Somalilandsun – Somalia is in a better state today as a result of our collective efforts than it has been in a generation, and we should not lose sight of that.
This was stated by the Special Representative of the UN Secretary-General for Somalia, Nicholas Kay during his Opening remarks at the Copenhagen High-Level Partnership Forum for Somalia.
Read below the verbatim speech
Your Excellency Mr President, the co-chair, Your Excellency Mr Prime Minister, Honourable Ministers, Members of Parliament, distinguished representatives from the Puntland, the Interim Jubba Administration, Benadir, Galmadug and civil society. I want to add my welcome to all our partners, Somali and international.
I am particularly pleased to see high level representatives from Puntland and the Interim Jubba Administration, and I welcome their commitment to participate in the Copenhagen High-Level Partnership Forum. Overall Somalia, I still maintain, is moving in the right direction. Whatever the difficulties we face today, and the President and Prime Minister have alluded to them, Somalia is in a better state today as a result of our collective efforts than it has been in a generation, and we should not lose sight of that.
This progress has been the result of partnership. Partnership between Somalis and the international community. The joint SNA-AMISOM offensive has successfully created space for political and economic progress. International economic investment is significant and growing. And the work of the Financial Governance Committee is crucial in improving public financial management and building donor confidence.

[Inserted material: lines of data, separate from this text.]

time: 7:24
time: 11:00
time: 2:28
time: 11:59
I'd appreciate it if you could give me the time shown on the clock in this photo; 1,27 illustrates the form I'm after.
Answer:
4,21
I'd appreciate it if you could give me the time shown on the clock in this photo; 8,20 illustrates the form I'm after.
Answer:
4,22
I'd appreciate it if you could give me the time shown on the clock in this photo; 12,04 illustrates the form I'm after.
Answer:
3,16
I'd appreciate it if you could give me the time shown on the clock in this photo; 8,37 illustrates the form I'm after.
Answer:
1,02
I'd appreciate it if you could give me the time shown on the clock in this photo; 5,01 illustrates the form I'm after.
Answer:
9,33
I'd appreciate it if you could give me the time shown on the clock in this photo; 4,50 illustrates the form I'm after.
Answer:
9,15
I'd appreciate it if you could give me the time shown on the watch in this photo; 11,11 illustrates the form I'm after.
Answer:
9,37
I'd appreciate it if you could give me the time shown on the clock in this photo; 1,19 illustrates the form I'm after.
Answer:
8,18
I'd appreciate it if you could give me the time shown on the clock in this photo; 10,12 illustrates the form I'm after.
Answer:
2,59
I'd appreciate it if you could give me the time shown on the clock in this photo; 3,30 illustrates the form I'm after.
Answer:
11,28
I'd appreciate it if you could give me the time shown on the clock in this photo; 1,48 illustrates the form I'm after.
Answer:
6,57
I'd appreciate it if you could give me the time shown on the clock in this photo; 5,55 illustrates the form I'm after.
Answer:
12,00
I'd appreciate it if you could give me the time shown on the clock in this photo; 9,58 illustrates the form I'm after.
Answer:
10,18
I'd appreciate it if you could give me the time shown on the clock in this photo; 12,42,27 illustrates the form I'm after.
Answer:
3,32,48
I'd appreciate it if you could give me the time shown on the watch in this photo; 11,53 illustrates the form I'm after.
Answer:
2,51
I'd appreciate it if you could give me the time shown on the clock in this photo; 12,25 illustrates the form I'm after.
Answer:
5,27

But the most important partnership has been between the Somalis. The Somali-led state formation process has delivered concrete results. I hope that we will soon be able to welcome the Interim South West Administration and an Interim Central Regions Administration. These and other Somali-led successes have been the result of a partnership between His Excellency the President and Prime Minister. For almost a year, their collective leadership has given Somalis and international partners faith and confidence in the Federal Government and in Somalia’s political future.
But we stand at a watershed moment. As we look forward to Copenhagen we need unity, stability and delivery. The cycle of political instability and bureaucratic paralysis that plagued previous administrations should not continue. It risks undermining the progress achieved by our collective efforts and by the SNA and AMISOM. And it endangers the achievement of Vision 2016, which is the centre-piece of the entire “New Deal” Compact process.
We all need to do better. Whether we talk about political stability or economic development, what we shall achieve depends on what we put in. The Compact remains the best framework to do this. International partners need to live up to the partnership principles, and their commitments in the Compact. But we also need to recognise that this is less likely to happen in a politically unstable environment.
On behalf of the UN and many international partners in this room today, I appeal to the political leadership of this country to find a way to manage their differences. These are not normal times. They call for extraordinary measures. The next six months will determine whether Somalia achieves its goals in Vision 2016. The key state-building laws, commissions and processes need to be established. This is make or break. There is no time to lose.
I therefore appeal to the President and Prime Minister to commit to working jointly on these challenges, in a structured and formal political “joint venture”. This is not a time for dogmatic interpretation of texts. This is a time to rise above differences and unite in a common enterprise. Both political realities and constitutional niceties need to be recognised. I appeal to you to agree special measures to govern your relations and working practices, which will allow delivery of key tasks in the coming six months: the tasks that you have both referred to and elaborated on, a long list of Commissions and laws. By that time the National Independent Election Commission will be up and running and planning for elections will be on course; the Boundaries and Federation Commission will be operating and future federal member states being established; the national consultation on the Constitution will be underway and the Independent Constitutional Review and Implementation Commission well and truly functioning. In short the foundation stones will be laid for the future Somalia, the Somalia of 2016 and beyond. This is the challenge to be met. Failure now will be a failure in the eyes of the world and, more importantly, a shattering of the hopes and dreams of millions of Somalis.
We have a tough road ahead of us. But the fact that we have come so far by working together should inspire us to go further. We have a collective responsibility to stay the course for the sake of Somalia’s future and for regional and international security and stability. I hope today that we will make concrete progress in preparation for the Copenhagen High Level Partnership Forum. Unity, stability and delivery should be our watchwords. We should demonstrate today the spirit of partnership and commitment to the common interest that will, I hope, see Somalia through this current difficult moment.
We have only a week to decide whether Copenhagen will be a moment of profound and sad reflection, or a celebration of difficulties overcome. As the President and the Prime Minister have said, this will be a Somali-owned choice.